VORLIEGENDER TEXT:
------------------------------------------------

Thematische Kapitel widmen sich unter anderem der Zusammenarbeit mit Tapio Wirkkala, der ikonischen Automobilfotografie der 1970er und 1980er Jahre, der konzeptuellen Reduktion in sozialpolitischen Bildstrecken sowie der langjährigen Arbeit für Erco. Ein besonderer Schwerpunkt liegt auf der jüngsten Werkserie „Analog“, in der Hansen Kameras, Lampen und Werkzeuge seines Ateliers als stumme Assistenten inszeniert – Rückblick, Selbstreflexion und zugleich ein Plädoyer für die materielle Qualität der Fotografie im digitalen Zeitalter.
Seit 2020 betreut das MK&G das Archiv und die Sammlung von Hans Hansen mit rund 10.000 Diapositiven, Druckbelegen, Briefen und Dokumenten. Eine Auswahl von 225 Fotoabzügen, 2021 mit Mitteln der Stiftung Hamburger Kunstsammlungen angekauft, wird ebenso präsentiert wie Teile seiner hochkarätigen Glassammlung.
Mit „Foto: Hans Hansen“ setzt das Museum für Kunst und Gewerbe Hamburg 2026 ein kraftvolles Zeichen für die Fotografie als autonome Kunstform und als präzises Instrument der Wahrnehmung. Diese Ausstellung ist keine nostalgische Rückschau, sondern eine Einladung, das Sehen neu zu lernen – klar, konzentriert und von leiser, nachhaltiger Intensität.

------------------------------------------------

ZU ERLEDIGENDE AUFGABEN:
• a. Wie viele Fotoabzüge wurden laut dem Text zur Hansen-Ausstellung im Jahr 2021 angekauft?
• b. Nenne alle Bestandteile, die laut dem Text zur Hansen-Ausstellung das vom MK&G betreute Archiv von Hans Hansen umfasst.

DIE DATEN:
------------------------------------------------

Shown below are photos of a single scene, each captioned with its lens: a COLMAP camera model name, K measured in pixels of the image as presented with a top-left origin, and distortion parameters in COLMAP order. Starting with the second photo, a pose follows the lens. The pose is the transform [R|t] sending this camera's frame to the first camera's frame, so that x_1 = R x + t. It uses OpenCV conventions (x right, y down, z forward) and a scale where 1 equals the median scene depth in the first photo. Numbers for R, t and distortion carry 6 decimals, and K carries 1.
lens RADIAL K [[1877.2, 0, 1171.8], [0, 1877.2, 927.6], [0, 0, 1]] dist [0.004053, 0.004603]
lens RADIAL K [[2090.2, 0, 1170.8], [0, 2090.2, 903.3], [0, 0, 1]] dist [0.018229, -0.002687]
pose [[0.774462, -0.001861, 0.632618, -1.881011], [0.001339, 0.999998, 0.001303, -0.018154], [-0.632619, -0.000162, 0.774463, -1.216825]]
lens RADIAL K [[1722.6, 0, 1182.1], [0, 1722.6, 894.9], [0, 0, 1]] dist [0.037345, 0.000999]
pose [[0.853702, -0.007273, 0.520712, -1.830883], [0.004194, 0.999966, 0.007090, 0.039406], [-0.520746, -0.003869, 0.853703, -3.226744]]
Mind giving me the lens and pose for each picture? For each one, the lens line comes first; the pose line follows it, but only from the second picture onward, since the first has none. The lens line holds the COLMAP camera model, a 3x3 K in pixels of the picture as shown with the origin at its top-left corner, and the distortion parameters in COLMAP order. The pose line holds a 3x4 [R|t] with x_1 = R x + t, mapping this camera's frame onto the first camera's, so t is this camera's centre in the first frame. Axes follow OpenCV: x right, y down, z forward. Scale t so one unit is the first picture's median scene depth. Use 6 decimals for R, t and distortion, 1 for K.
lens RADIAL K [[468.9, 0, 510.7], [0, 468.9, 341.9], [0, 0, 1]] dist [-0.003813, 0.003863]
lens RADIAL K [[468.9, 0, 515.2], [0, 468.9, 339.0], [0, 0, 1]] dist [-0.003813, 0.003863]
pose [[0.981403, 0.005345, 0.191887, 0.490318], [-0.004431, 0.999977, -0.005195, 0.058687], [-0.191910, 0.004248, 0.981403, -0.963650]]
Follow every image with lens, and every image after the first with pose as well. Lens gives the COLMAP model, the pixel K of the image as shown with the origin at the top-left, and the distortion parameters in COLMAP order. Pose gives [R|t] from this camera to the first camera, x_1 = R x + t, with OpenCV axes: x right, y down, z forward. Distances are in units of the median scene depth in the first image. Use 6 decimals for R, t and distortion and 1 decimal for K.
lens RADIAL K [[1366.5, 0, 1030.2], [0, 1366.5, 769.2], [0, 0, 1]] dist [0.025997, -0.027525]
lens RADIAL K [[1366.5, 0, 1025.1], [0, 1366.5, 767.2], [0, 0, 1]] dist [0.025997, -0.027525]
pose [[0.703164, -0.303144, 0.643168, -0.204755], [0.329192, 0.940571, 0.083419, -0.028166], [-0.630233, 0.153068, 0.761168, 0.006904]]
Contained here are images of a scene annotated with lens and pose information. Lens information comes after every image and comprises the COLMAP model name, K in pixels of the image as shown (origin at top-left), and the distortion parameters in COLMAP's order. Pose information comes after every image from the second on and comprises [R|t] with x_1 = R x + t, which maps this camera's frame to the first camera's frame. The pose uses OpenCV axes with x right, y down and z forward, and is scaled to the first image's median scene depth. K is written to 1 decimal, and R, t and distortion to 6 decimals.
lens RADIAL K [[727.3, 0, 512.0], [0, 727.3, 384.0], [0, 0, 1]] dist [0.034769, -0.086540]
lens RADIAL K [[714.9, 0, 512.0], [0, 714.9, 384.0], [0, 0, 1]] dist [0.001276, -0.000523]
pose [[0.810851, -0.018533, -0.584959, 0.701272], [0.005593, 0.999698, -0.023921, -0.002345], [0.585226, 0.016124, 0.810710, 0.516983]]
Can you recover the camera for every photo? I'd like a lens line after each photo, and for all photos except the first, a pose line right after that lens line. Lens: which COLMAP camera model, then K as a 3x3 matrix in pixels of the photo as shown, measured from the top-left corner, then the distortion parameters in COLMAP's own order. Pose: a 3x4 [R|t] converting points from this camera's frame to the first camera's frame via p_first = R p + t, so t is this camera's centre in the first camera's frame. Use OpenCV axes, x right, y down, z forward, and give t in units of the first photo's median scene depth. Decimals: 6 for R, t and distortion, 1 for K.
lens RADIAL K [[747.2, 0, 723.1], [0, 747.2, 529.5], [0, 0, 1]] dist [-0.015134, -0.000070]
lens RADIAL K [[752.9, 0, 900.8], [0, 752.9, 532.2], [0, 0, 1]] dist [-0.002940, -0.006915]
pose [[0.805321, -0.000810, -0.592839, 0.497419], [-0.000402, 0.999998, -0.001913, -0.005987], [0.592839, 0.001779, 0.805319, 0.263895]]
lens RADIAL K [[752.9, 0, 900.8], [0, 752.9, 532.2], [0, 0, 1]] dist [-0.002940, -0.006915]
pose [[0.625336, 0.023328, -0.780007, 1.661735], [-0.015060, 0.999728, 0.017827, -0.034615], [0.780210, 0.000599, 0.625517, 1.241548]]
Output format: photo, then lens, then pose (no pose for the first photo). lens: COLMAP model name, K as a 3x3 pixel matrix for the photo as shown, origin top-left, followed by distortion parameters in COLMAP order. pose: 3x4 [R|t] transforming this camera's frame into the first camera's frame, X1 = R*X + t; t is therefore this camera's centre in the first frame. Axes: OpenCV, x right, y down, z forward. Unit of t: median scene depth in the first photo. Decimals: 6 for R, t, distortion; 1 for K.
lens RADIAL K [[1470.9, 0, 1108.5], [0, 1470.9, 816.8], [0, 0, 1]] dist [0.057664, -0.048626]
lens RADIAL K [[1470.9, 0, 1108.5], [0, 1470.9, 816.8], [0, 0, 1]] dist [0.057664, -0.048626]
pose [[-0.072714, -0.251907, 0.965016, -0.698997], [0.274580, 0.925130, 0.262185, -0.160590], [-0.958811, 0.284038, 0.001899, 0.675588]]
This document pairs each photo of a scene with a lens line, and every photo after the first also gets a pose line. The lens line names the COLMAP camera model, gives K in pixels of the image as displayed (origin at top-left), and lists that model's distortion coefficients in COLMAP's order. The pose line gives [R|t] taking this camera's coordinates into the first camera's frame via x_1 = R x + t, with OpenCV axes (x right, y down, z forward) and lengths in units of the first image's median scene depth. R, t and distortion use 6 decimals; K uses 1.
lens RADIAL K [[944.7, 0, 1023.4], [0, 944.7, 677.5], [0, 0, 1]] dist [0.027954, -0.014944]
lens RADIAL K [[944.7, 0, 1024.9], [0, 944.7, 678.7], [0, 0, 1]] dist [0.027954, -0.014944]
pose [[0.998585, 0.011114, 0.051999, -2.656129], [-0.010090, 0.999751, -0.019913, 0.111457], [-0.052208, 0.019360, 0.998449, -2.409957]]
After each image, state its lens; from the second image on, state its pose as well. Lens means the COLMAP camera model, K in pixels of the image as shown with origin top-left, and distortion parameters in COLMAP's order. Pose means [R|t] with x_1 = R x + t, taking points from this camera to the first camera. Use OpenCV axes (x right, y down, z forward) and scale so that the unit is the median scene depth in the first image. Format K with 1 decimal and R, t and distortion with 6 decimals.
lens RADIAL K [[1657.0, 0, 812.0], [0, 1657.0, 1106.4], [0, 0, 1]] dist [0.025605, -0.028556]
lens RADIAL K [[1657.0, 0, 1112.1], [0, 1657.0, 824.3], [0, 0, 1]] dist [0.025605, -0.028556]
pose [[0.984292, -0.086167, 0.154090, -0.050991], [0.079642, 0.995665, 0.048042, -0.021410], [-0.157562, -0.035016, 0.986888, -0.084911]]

------------------------------------------------

LÖSUNGEN:
• a. Es wurden 225 Fotoabzüge angekauft.

• b. Diapositive, Druckbelege, Briefe und Dokumente